Scar has had a day.
A fun day, certainly! He would never say that he didn’t have fun. That would be a lie, and Scar is not a liar. (A schemer, a swindler, yes, but a liar? Why, he’d never!) But several hours of running Decked Out, one near-death-experience after another, has him shaking all over. He’s sweating in places he didn’t even know he could sweat, and his heart is pounding even faster against his ribcage than the dungeon’s at max clank.
But he had fun, and he’s achieved his goal of two new cards and a victory tome, so he’s about ready to head home to Scarland for some nice relaxing time—
There is something in the hallway with him.
The hair on the back of Scar’s neck prickles, and he can feel the ravager’s breath against his skin, a sudden rush of hot air in the otherwise frozen crypts. He feels his body freeze, lungs ceasing to function without permission, and he needs to run, needs to flee, he’s going to lose—
“You got lucky at the end there. When you were leaving? There was a ravager coming at you across the thing—”

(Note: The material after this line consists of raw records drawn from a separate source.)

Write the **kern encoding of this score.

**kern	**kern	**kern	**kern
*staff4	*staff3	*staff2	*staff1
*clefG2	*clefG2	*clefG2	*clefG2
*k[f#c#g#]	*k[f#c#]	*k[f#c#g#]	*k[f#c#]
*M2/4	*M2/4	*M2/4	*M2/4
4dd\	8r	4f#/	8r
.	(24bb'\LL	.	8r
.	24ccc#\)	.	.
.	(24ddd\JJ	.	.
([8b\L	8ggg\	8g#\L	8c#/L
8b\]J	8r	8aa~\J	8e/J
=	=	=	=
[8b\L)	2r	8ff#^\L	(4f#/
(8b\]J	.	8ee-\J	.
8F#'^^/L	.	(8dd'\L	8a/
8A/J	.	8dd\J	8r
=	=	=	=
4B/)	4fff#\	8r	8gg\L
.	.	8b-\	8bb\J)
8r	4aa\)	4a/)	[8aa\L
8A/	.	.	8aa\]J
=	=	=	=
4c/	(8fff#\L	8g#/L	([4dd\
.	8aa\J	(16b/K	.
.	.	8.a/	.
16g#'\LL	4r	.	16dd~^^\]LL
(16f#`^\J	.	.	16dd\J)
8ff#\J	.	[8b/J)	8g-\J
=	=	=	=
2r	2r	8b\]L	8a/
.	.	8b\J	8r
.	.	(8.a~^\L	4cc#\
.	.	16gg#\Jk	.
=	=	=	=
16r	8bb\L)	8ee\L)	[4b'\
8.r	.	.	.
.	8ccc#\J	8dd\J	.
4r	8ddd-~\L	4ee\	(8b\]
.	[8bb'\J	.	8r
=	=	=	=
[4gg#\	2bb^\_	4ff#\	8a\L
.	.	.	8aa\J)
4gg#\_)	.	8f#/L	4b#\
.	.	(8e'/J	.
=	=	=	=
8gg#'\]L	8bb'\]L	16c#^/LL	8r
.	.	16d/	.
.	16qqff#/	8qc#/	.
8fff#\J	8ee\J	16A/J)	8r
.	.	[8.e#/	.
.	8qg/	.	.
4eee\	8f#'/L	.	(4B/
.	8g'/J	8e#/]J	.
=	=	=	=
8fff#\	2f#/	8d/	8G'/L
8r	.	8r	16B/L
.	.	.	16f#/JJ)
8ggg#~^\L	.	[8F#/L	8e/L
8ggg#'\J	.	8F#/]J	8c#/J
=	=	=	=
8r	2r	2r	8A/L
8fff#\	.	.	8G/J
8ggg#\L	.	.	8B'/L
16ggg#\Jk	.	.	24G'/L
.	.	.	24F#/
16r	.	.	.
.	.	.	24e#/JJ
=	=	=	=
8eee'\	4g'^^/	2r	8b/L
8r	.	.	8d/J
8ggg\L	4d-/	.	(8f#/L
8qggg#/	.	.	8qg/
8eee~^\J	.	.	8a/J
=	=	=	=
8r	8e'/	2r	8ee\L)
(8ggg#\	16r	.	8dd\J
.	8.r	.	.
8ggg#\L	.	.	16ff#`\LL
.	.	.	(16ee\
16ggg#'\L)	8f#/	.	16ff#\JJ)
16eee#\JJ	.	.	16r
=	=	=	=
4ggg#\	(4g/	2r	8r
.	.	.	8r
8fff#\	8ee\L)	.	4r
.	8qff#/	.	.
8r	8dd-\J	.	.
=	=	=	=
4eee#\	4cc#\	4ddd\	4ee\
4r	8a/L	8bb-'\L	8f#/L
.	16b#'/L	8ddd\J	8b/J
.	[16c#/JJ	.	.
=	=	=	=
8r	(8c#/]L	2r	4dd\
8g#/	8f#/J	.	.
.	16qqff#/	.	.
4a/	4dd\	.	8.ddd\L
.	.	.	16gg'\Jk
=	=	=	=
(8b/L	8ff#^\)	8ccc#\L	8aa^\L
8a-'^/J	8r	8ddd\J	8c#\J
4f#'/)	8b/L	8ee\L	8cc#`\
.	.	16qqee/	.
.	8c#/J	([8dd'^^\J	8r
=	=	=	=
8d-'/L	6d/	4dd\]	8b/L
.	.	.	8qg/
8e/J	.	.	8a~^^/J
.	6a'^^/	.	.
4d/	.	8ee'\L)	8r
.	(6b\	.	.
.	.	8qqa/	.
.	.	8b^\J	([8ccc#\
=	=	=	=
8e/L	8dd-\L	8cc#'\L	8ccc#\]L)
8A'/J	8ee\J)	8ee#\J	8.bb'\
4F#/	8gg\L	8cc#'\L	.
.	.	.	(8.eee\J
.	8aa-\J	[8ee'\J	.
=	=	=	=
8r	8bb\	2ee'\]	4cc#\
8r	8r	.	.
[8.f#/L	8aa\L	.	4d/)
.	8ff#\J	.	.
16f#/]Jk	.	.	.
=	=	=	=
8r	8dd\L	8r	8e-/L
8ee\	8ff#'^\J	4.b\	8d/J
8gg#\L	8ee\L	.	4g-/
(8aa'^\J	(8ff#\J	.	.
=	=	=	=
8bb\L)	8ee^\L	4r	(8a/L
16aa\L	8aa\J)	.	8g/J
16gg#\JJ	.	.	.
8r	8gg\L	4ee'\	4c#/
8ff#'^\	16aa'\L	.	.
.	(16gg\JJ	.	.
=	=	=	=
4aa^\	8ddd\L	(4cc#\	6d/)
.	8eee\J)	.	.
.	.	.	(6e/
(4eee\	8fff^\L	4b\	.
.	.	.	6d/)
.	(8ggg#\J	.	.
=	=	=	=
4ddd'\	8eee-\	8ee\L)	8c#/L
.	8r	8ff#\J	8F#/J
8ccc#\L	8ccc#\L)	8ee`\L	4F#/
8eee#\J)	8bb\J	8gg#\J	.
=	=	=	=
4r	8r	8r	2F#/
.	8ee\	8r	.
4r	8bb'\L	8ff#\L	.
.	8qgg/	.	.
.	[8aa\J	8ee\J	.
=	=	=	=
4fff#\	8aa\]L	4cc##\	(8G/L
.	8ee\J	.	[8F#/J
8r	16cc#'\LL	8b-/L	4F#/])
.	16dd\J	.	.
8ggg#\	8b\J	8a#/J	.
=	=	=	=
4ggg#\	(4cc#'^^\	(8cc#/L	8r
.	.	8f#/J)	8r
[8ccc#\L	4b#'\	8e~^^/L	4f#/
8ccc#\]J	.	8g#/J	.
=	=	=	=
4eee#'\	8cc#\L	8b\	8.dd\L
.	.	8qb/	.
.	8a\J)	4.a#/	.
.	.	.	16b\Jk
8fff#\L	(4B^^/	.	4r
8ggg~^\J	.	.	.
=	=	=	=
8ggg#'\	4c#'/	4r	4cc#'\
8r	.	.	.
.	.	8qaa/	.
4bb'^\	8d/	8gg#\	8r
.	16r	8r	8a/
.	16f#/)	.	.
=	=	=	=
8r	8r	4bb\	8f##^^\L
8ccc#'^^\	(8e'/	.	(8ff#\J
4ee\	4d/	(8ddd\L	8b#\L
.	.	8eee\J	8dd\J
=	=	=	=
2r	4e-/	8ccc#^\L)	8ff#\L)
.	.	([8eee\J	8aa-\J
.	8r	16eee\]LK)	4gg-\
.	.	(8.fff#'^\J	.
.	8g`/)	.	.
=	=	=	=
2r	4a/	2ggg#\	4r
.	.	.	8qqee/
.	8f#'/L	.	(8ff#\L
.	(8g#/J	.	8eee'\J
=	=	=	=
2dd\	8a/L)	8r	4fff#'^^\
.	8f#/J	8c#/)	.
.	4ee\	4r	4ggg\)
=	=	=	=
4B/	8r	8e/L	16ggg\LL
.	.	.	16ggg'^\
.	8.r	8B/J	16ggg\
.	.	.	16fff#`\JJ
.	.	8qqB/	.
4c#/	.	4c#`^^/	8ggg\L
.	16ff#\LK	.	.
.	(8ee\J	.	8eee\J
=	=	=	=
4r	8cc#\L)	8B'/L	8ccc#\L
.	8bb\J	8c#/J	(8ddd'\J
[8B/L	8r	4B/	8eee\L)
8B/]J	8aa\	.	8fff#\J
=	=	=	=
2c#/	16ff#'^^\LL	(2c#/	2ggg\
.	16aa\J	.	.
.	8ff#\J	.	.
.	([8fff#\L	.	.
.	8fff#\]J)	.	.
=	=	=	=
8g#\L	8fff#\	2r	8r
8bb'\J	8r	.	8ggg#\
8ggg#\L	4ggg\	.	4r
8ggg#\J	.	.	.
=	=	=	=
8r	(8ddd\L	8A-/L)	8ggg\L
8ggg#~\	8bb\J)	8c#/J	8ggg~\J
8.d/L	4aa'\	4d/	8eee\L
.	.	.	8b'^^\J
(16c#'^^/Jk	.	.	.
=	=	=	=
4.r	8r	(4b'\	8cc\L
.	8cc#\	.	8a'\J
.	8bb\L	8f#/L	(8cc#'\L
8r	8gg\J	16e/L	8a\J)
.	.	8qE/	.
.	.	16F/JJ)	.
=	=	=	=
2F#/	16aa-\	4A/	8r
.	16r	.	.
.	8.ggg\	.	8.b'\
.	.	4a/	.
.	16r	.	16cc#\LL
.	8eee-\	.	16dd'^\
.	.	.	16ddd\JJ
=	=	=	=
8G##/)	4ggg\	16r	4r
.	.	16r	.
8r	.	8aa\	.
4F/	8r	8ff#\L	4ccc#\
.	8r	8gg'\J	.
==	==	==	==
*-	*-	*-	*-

“Oh gosh!” Scar stumbles backwards, heart in his throat, looking up at Tango as he approaches Scar and his shulker deck across the hall. His words spill out of him so fast he stumbles over the sounds, and Tango stops, staring, as Scar nearly keels over backwards from fright. “Jeez, Tango, oh my gosh, I thought you were a ravager, I’m a little still paranoid, it’s been a—a captivating day—”

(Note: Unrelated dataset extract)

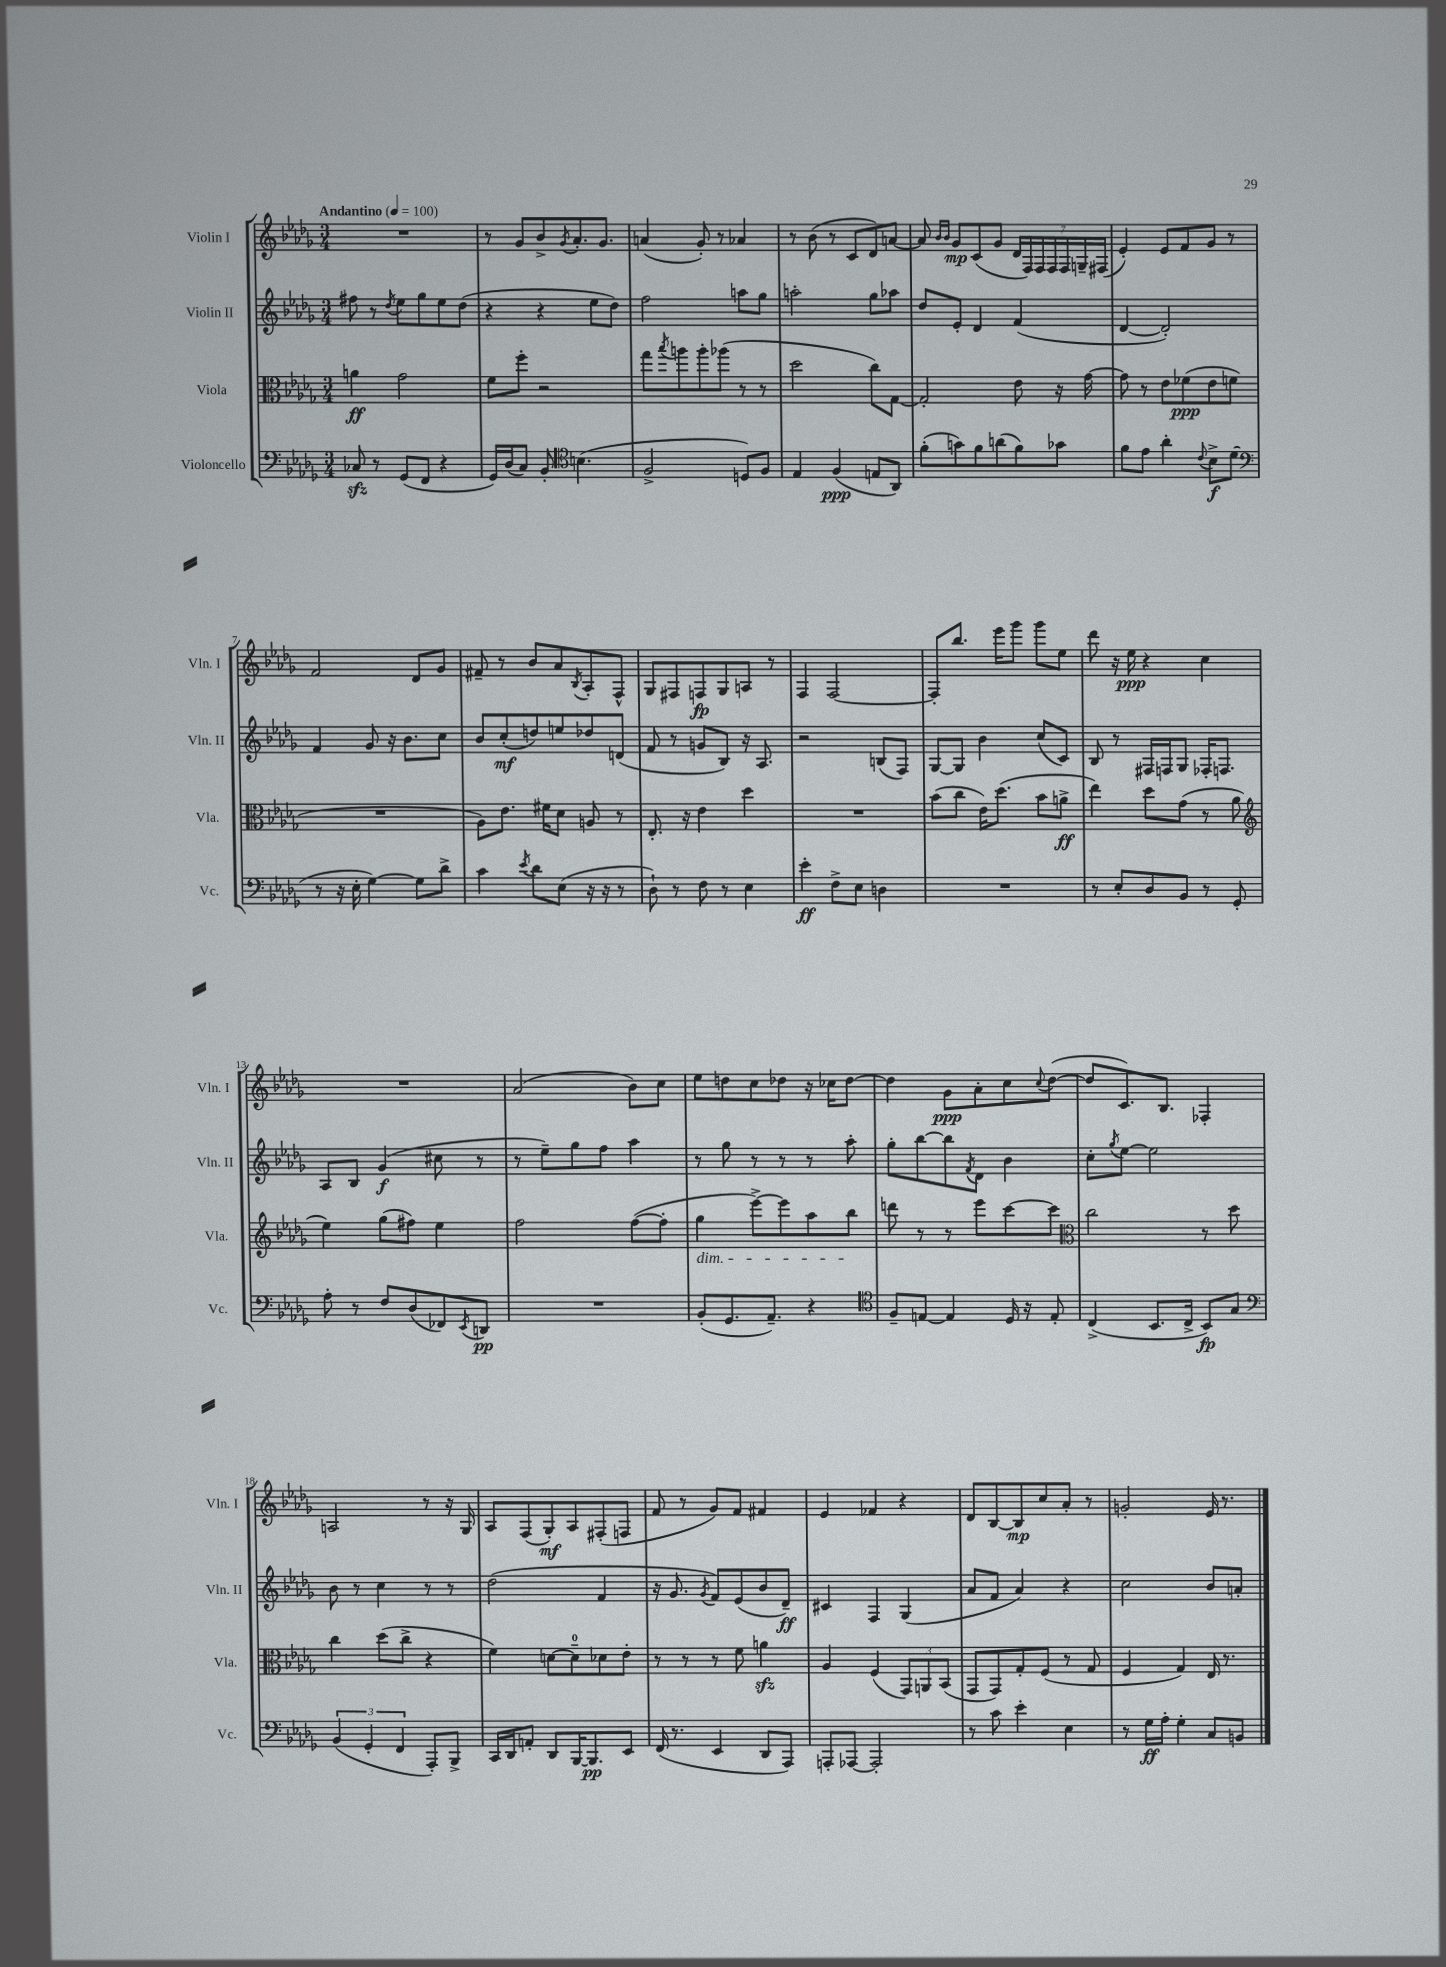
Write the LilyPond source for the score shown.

Scar’s back hits the blackstone rim of the door behind him, and the sudden terror he’d felt at Tango’s presence suddenly vanishes, leaving him sagging against the wall. Tango blinks owlishly, looking around the dungeon like he’s missed something.
“H-Hi? Do I…?” Tango looks down at himself, like he’s expecting to see something different, like he might suddenly be a beast with shaggy grey fur and deadly horns, and not a Tango in his frosty blue robes. A laugh wheezes its way out of Scar as the relief turns into an odd sort of dizziness. He feels a little sick. “Wow. Scar? You okay…?”
Scar pulls himself out of the corner, towards his friend, because Tango is his friend, and he’s just—he’s just Tango. Not a ravager, or any other kind of danger, just Tango, who’s spent the last thirteen months making this amazing game for all of the hermits, and who Scar is not scared of.
“Y-Y-You get heightened tension, right, when you play? It’s crazy, like—”
“You are on edge,” Tango tells him with a laugh, and Scar laughs along.
“I was on edge!” he agrees, opening his shulker once again so that he can avoid Tango’s gaze. There’s something about his eyes that are just—Scar doesn’t know. He’s not afraid of Tango. Why would he be afraid of Tango?
“Rarr,” Tango jokes, the worst ravager impression in the world, bearing his teeth and raising his hands like claws, and Scar does not jump. “And stuff.”
…Everything is fine, and normal, and Scar just needs—needs to go back to Scarland. And relax. Because his heart is beating too fast, and he’s played a lot of Decked Out, and he’s had a lot of fun, but he’s jumping at shadows, and at Tangos, and that—that simply won’t do.
(And he does not entertain the notion, not even a slightest bit, that maybe it’s not just him—that maybe there is something going on with Tango—because, really, it’s just Tango. Come on.)